This morning as I was meditating in the bathroom, I stared at my son's toy dinosaurs on the floor. I was struck for a moment at the ease with which the unthinkable becomes palatable and made digestible. Even the deepest time becomes a source for iconography, a way to protect the borders of the self/ego/group, a setup for enclosures of one sort or the otherm the Kantian limitation on human hope, through the categories etc, being perhaps the most sublime and intractable ontological enclosure. (W.J.T. Mitchell has written a book, The Last Dinosaur, which deals revealingly with the cultural implications of this particular shard of deep time.)
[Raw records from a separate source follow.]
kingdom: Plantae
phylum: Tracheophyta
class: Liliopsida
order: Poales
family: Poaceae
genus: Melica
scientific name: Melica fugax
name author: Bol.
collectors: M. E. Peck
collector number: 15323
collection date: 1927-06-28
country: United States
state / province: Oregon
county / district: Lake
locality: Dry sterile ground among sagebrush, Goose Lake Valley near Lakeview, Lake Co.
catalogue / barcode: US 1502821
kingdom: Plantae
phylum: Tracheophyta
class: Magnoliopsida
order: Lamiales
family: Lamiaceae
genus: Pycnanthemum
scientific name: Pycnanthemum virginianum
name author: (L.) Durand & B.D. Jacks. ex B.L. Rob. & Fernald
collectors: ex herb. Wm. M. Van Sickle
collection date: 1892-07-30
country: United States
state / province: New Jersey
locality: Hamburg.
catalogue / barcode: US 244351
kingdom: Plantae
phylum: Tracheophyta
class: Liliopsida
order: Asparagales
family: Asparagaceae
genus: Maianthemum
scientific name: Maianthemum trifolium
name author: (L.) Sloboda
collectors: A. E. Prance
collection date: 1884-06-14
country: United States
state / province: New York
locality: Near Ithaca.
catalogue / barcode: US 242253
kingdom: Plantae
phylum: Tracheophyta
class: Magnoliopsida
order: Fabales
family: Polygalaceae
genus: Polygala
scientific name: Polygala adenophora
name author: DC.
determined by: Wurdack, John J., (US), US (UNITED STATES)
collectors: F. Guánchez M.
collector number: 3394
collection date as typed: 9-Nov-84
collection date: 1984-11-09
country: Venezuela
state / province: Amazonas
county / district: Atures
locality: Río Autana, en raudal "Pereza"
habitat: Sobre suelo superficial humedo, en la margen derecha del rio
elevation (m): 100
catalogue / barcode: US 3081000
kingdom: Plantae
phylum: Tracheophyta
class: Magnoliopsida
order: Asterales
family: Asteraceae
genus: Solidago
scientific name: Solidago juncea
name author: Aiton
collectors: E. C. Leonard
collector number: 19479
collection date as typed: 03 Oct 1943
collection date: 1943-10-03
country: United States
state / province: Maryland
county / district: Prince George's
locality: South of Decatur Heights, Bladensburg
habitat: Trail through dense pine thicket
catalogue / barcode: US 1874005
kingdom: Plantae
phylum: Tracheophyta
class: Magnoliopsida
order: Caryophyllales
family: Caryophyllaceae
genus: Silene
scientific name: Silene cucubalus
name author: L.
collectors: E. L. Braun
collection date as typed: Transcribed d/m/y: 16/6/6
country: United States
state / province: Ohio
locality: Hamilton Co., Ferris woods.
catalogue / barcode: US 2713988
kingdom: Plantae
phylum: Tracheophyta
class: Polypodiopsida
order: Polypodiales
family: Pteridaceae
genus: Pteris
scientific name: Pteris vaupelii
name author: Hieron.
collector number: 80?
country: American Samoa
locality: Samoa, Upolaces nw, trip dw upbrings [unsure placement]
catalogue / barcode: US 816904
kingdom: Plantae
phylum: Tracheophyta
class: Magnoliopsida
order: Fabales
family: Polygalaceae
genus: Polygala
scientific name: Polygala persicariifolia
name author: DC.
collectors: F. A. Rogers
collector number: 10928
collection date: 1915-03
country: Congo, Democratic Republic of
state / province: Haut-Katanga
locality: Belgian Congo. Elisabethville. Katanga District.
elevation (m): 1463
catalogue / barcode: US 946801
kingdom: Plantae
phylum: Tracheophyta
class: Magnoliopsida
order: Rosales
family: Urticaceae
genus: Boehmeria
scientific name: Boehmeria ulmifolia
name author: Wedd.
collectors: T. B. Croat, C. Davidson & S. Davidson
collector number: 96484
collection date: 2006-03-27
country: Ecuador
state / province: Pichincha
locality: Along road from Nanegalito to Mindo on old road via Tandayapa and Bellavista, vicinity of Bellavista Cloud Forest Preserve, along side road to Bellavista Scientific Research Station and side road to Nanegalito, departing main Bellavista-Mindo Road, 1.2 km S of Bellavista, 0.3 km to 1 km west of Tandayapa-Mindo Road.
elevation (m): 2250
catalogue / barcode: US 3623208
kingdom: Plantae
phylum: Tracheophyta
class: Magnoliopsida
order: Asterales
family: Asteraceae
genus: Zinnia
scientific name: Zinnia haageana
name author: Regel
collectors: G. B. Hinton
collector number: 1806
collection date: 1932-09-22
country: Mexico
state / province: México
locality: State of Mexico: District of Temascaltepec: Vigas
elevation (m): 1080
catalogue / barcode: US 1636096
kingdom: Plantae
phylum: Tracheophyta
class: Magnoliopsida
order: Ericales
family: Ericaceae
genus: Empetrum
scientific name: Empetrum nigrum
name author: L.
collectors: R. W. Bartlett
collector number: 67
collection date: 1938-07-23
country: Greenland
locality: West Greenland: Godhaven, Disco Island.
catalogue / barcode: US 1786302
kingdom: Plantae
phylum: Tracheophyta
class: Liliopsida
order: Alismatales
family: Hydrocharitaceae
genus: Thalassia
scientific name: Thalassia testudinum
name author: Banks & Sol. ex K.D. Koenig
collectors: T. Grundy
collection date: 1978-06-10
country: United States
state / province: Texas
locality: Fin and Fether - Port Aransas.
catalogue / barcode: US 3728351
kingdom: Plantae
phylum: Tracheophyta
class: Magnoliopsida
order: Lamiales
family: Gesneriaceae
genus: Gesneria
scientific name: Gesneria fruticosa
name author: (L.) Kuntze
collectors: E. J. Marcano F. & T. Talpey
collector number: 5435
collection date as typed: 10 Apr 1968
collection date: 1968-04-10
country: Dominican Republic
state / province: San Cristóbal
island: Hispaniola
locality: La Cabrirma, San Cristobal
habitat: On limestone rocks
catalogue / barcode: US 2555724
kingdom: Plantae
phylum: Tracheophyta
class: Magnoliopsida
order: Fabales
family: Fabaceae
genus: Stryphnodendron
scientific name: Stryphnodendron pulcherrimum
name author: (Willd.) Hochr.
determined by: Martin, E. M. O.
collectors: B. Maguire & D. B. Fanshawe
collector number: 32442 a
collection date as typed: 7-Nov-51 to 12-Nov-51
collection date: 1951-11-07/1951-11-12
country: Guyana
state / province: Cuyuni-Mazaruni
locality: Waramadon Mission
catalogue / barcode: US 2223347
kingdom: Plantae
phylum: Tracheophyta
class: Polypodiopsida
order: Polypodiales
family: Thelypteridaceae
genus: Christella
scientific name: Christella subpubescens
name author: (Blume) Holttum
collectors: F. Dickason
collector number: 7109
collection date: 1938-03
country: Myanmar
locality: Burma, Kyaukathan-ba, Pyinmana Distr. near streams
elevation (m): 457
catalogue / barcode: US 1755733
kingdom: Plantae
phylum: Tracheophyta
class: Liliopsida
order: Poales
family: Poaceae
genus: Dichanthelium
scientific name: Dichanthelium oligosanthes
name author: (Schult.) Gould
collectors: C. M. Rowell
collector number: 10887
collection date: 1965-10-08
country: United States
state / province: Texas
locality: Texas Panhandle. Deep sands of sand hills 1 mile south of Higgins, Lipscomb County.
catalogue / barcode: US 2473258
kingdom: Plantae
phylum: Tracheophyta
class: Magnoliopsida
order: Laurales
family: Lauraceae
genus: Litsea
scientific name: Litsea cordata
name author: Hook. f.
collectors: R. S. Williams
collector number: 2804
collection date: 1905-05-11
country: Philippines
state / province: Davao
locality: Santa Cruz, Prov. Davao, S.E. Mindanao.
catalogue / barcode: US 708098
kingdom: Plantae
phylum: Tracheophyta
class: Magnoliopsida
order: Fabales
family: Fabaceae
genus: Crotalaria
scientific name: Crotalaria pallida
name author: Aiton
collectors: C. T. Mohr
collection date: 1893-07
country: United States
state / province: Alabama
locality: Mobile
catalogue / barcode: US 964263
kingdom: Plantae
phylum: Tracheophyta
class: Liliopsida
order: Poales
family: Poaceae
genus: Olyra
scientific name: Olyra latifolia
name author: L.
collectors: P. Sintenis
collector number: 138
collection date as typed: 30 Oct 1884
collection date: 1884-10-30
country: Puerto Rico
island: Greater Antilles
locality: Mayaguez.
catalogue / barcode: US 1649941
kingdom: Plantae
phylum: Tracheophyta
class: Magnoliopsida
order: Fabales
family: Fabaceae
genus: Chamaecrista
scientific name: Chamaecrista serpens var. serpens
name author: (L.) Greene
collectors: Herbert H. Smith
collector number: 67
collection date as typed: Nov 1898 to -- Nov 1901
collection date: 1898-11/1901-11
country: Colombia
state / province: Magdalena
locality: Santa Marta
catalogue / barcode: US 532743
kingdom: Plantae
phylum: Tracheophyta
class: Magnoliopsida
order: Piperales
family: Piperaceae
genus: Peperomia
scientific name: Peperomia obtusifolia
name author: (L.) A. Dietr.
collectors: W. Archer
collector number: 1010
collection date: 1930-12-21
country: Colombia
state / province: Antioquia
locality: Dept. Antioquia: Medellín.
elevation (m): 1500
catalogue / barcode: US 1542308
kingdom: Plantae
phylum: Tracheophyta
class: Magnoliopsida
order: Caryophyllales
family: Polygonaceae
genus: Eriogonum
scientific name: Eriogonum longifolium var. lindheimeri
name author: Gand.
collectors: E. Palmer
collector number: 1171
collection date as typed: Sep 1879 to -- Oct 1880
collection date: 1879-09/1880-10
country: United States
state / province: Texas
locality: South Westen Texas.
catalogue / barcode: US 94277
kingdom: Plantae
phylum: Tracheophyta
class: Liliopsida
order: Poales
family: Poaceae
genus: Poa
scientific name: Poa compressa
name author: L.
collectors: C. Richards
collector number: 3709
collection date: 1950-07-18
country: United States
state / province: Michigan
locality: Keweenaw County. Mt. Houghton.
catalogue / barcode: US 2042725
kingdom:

There is no doubt that the very concept of Deep Time has a Romantic resonance that doesn't sit well with the pragmatic, a-week-is-ancient-history, electronic tonalities of web 2.0 that we all must swim through daily. I have to give credit to some aspects of Speculative Realism for giving a certain amount of philosophical intensity and contemporary currency (at the always continuous risk of eviscerating it in the very ways which it uses to form and transmit its arguments).
But also one must wonder at such (purported) escape pods. since, to quote Jeff Goldblum in Jurassic Park: it starts in laughter and ends in screams. One can only think of the monstrous place of H. P. Lovecraft these days: perhaps a place where the Dionysian (the Left hand way) and the Apollonian (the Right hand way) merge. Whichever way it is the Terror seems to always wait in the wings... and WITH wings perhaps, as the ominous last scene of Hitchcock's The Birds seems to ominously indicate. That principal of collapse is always over on the Other Side ---best, as in Kant, to say that it is unreachable. Still, makes one wonder if nevertheless IT can't reach over to US, that isan inexorable movement which sometimes resembles fate and other times just arrogance, forgetfulness, and the sheer historical press of matter impinging in a negative way on consciousness---which leads to anothe kind of shear.